Very Large Terms Query

I'm pretty new but it seems one of the most obvious applications of Elasticsearch is to filter a vast number of large documents with a terms filter containing the few words you're interested in. However, i have the inverse use case and I'm wondering if ES is as well suited to handle it. In my scenario, I have 100's of millions of small documents and I need to query to only return documents that contain at least one of 1000 words. For example, a typical indexed document might look like:
{
company_id: 435,
name: “Company X”,
…(other fields)…,
visibility_terms: “word_1, word_2, word_3, word_4”
}

and an example query may look like:
{
size:30,
from:0,
query: {
filtered:{
query:null,
filter:{
and:[{
term:{
company_id:435
},
terms:{
visibility_terms:[
..(up to 1000 unique words)..
]
}
}]
}
}
},
sort: [{
name:{
order:"asc"
}
}]
}

Something about having such a large 'or statement' feels wrong and destined to cause performance problems. Has anyone had experience issuing large terms queries like this that can shed some light on whether this is a bad idea or not?

1000 unique terms are not a problem, especially not in a filter.

There is a Lucene limit of 1024 terms in a query clause. But you could also submit a series of queries and join the result hits.

filtered:{query:null, filter:...} works? Interesting.

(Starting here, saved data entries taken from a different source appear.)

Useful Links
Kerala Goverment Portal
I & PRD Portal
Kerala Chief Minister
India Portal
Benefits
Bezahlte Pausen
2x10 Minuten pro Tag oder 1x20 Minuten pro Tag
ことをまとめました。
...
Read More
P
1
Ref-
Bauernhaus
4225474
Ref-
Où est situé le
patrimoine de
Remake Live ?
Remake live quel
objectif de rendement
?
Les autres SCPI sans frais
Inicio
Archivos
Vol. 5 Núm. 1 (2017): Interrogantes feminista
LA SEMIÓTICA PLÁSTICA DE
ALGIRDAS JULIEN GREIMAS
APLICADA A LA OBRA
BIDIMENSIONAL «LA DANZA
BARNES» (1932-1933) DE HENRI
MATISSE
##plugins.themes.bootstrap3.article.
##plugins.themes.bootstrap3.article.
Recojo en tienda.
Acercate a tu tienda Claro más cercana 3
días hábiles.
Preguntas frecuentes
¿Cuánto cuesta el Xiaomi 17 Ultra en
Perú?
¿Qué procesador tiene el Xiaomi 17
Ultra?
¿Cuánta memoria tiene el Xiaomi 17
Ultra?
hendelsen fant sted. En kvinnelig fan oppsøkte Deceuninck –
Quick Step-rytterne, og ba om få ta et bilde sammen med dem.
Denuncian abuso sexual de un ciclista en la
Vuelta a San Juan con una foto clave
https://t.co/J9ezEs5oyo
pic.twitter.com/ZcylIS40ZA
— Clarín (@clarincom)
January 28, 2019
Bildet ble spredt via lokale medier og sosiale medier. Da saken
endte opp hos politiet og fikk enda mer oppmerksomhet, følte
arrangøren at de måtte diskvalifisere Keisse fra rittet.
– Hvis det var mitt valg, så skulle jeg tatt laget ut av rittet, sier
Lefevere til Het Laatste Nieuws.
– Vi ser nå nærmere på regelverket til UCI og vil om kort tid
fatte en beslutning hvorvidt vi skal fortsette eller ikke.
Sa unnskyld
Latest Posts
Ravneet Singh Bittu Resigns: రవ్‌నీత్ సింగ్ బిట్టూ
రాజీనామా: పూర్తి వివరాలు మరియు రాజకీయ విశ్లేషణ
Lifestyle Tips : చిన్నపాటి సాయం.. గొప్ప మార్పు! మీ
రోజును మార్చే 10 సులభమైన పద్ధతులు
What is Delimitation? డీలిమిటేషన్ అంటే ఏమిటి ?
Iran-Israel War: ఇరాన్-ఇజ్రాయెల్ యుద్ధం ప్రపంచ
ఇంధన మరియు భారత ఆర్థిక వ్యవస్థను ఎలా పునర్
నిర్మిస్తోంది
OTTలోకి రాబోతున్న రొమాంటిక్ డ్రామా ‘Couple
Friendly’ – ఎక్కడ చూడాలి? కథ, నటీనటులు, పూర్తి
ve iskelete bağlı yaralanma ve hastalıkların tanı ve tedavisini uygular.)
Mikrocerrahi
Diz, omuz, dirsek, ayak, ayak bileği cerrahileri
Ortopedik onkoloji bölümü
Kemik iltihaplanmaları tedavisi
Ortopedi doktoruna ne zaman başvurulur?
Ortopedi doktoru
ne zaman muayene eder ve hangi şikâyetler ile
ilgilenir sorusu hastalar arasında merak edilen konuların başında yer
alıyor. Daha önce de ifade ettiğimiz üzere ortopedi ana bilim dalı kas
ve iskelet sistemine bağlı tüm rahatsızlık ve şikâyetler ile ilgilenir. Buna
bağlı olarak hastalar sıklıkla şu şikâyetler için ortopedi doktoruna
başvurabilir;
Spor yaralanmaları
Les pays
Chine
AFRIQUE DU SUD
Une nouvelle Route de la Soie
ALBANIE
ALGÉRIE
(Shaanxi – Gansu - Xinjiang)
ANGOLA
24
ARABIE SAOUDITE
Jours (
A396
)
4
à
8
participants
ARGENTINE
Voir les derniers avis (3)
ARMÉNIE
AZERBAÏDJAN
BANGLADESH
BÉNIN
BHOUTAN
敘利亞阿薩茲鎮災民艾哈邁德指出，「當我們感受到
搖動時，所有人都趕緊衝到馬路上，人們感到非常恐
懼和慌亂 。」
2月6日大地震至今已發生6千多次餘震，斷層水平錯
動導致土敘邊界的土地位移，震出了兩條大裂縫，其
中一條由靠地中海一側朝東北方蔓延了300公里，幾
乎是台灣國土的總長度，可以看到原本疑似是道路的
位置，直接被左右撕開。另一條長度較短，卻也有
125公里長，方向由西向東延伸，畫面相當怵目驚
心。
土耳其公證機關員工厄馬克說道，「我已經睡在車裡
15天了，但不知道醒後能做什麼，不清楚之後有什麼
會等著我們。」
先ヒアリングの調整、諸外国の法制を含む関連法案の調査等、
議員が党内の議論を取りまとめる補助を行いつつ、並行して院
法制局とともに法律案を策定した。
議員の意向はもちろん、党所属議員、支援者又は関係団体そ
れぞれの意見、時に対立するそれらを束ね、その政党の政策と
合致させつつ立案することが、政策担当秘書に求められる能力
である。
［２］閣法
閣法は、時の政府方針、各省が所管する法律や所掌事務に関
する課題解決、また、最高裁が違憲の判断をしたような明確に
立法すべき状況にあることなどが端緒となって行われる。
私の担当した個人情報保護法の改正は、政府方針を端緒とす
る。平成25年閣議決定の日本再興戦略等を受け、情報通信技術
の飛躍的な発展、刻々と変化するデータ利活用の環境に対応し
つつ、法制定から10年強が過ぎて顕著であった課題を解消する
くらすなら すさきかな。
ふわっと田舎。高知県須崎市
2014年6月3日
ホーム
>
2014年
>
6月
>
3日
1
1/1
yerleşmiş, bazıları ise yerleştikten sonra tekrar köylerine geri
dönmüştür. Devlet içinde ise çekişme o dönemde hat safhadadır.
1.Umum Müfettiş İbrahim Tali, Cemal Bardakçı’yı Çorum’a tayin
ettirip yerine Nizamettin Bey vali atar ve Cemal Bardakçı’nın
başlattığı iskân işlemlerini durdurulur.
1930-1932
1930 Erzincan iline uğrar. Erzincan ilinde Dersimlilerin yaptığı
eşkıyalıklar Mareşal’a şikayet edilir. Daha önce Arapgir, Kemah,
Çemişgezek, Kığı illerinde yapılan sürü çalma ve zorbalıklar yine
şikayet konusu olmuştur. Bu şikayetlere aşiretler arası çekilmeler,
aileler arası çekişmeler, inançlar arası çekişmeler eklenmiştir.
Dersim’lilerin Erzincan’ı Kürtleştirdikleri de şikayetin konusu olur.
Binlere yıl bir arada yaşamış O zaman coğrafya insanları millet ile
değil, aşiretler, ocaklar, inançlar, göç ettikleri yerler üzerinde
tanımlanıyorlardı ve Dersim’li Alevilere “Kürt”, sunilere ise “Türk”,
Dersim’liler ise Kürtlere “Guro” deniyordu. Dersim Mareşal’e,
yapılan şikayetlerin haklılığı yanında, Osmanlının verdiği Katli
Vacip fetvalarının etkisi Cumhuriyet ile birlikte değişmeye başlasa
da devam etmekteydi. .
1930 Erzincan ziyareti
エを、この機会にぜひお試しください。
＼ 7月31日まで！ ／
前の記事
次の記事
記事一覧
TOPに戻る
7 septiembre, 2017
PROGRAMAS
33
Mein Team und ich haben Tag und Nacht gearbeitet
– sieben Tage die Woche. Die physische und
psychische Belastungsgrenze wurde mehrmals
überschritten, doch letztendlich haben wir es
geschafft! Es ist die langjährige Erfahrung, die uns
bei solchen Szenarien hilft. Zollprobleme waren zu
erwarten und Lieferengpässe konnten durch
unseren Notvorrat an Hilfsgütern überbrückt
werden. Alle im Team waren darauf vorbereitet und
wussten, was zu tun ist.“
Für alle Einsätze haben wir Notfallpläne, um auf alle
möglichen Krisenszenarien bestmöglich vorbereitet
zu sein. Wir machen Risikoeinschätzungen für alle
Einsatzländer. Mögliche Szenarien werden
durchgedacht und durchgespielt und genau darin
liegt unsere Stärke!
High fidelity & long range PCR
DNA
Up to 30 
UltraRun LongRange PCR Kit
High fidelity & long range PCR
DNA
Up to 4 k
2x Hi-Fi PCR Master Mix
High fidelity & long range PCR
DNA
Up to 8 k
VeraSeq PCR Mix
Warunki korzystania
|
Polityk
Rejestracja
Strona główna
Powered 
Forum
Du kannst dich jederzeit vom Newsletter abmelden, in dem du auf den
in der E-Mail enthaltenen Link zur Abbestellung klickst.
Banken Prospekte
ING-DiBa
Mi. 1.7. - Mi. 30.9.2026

Thanks for the reply! Yea I ran this query on a fully populated backup instance yesterday and it worked and was really performant. It's good to get some further verification that this query pattern is legit before I fully invest in this strategy. it's crazy that it can perform a 1000 line or statement so fast! ES is truly amazing :slight_smile:

You can achieve high performance with larger number of multi term boolean filters/queries when certain conditions can be met:

  • no scoring - skipping scoring and performing constant score query with multiple filter terms saves expensive term weighting computations.
  • no sorting - delivering results in the index order in they are found is faster than reordering documents
  • ORing terms is faster than ANDing all terms, since not all given terms must be visited before results can be delivered

Thanks for the extra tips! Knowing this will definitely have an effect on the way I implement the feature. Unfortunately, some of our use cases require sorting. In that case I assume ORing vs ANDing won't help since all of the terms must be visited in order to sort them. However, when I ran the test query it included sorting and was still pretty fast so hopefully this won't be an issue.